By Ian Soutar
09 September 2010
PLAYING Hamlet is surely something most actors dream of – “the ultimate part for a young actor”, according to actor and director Samuel West.
In the case of John Simm, preparing to open as the Prince of Denmark at the Crucible next week, it was more a joint ambition with director Paul Miller.
“It was something we have talked about a lot,” he says. “We said if there was one Shakespeare we were going to do, that was it. We both loved the play.”
Simm made his professional stage debut in Goldhawk Road at the Bush Theatre, directed by Miller, back in 1996 and they worked together again on Elling in 2007.
“We talked about Hamlet and then the opportunity arose,” says Simm. “You’re 40 years of age and you get offered the chance of the best Shakespearean role, what are you going to say?”
Presumably the actor was not short of offers for television – more lucrative than coming to a regional theatre for a couple of months.

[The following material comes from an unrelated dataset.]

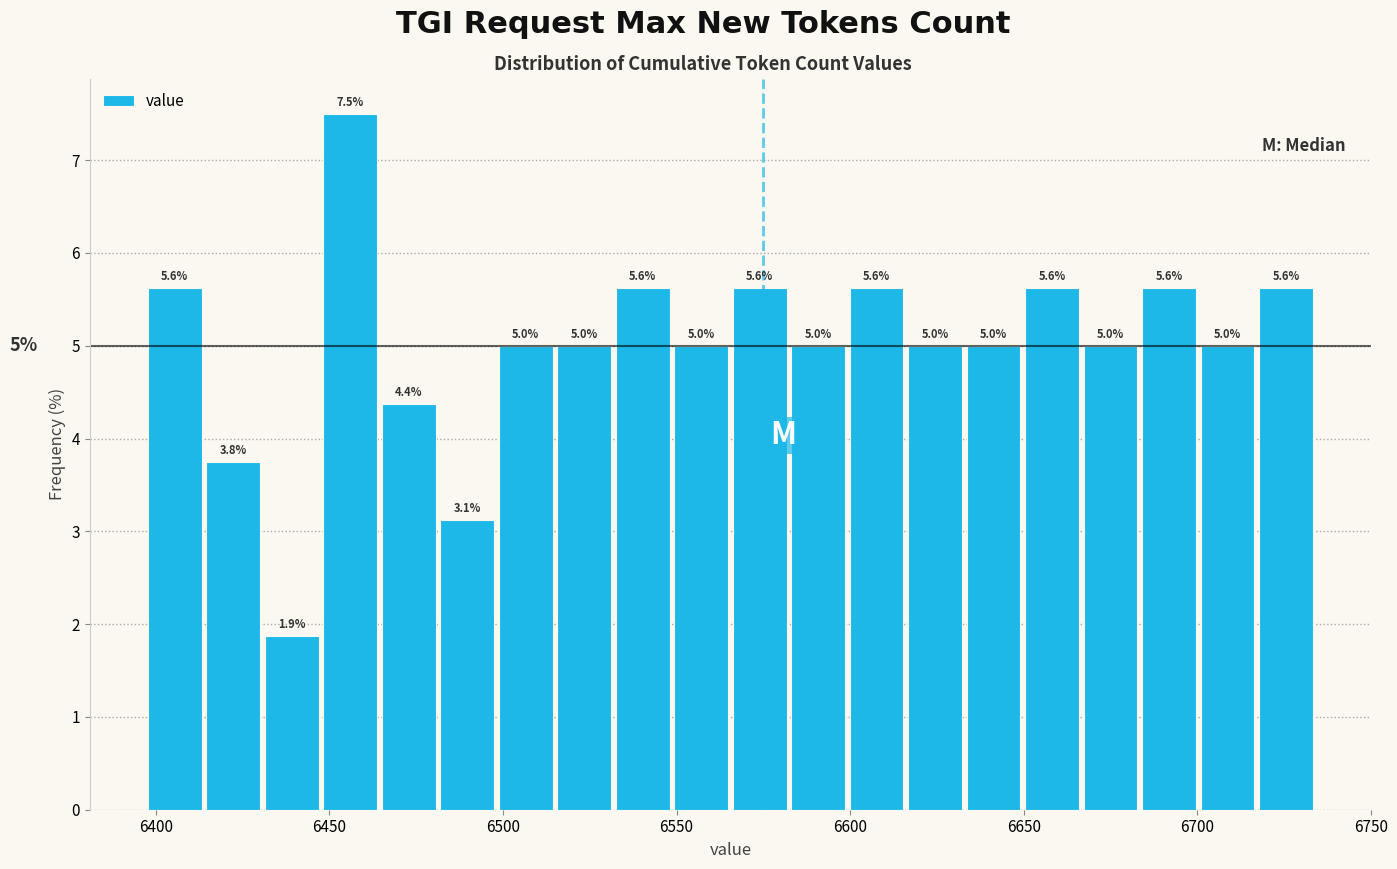

Around what value on the x-axis is the tallest bar? Give the approximate position of its centre, as read against the axis.

6455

“I have the luxury of being in the enviable position where I don’t have to take roles for money,” he says, “although my wife might be happier. No, she’s of the same mind as me. I want quality control not quantity of money.”
It was the challenge of the role above all that appealed. “People say that he plays you, you don’t play him. I didn’t understand what they meant by that. I thought he’s the Prince of Denmark, I’m not the Prince of Denmark but now we are well into it I understand what they mean.
“You have to use yourself and be yourself in everything and that’s why different actors get asked to play it, To see what Hamlet looks like with your face and how it fits in this angry, mad role.
“As an actor, he constantly surprises you. I haven’t really got a grip and we open in a week or so. I probably won’t until the end of the run.” Simm is engagingly self-deprecating at times.
“Things happen to Hamlet, he reacts to things. He reacts to all this exciting drama going on around him.
“It’s a question of just being yourself and being in the moment, that’s how you play him. It’s an incredible journey to come on,” he concludes.
The play, of course, has many famous lines that an actor might approach with trepidation – such as To Be or Not to Be.
“All these huge golden speeches, I know there will be people in the audience moving their mouths so I will have to take care not to look,” he laughs.
“It was a funny moment the other day when in rehearsal we came to the gravedigging scene and there I was saying, ‘Alas poor Yorick’.”
But the reality, he says, is that the language is powerful, however familiar. “The words are brilliant and when spoken clearly they are very truthful. There’s a rhythm that’s beautiful to speak.”
Simm, who reluctantly owns to having been born in Leeds but crossed the Pennines after a few years and grew up in the North West, had a classical theatre training.
“Then I had to learn to be a screen actor and that overtook my life.”
No more so than with Life on Mars which Simm quit after two series, resisting pressure to continue. “With me the story had come to an end and that was it,” he says.
“Of course they wanted more and with science fiction you can always do that.” The sequel, Ashes to Ashes, went on without him for a number of series, so everyone was happy.
For his part Simm felt relieved to be out of non-stop working since his character, Sam Tyler, was in virtually every scene.
“Life on Mars was exciting at first but there came a point where I wondered what I was doing there. I lost all feeling. I became Sam Tyler,” he explains.
“I found myself really not feeling anything any more and I thought what can I do about it? The answer was to give myself a kick up the arse and take myself out of the comfort zone.”
That meant returning to the stage, first with Elling in London with his old friend, Paul Miller. “With theatre, I know I am alive – and that’s something in itself.”
There is no doubt Life on Mars has transformed Simm’s career. He had done plenty of television before Life On Mars, notably The Lakes, of course, but also Clocking Off, State of Play and Sex Traffic, along with independent movies such as Human Traffic, 24 Hour Party People and Wonderland, but it was the BBC’s time-shift cop series that made his name with mainstream audiences.
“Before then it was pretty much all under the radar stuff and I remember the Life on Mars producers saying, ‘We want your audience and you need ours’.”
When the run of Hamlet ends on October 23, Simm will no doubt return to the screen.
He has joined up again with Philip Glenister to make Mad Dogs, also reuniting him with Marc Warren from State of Play.
A drama about four ex-schoolmates who go on a reunion to Spain which turns sinister, it is due to screen on Sky next spring.
“I have also signed up for another under the radar TV project, Exiles, in Manchester with Pete Postlethwaite and Paul Abbott (Clocking Off, State of Play) producing,” he reports.
So there is no doubt that Simm likes working with his mates.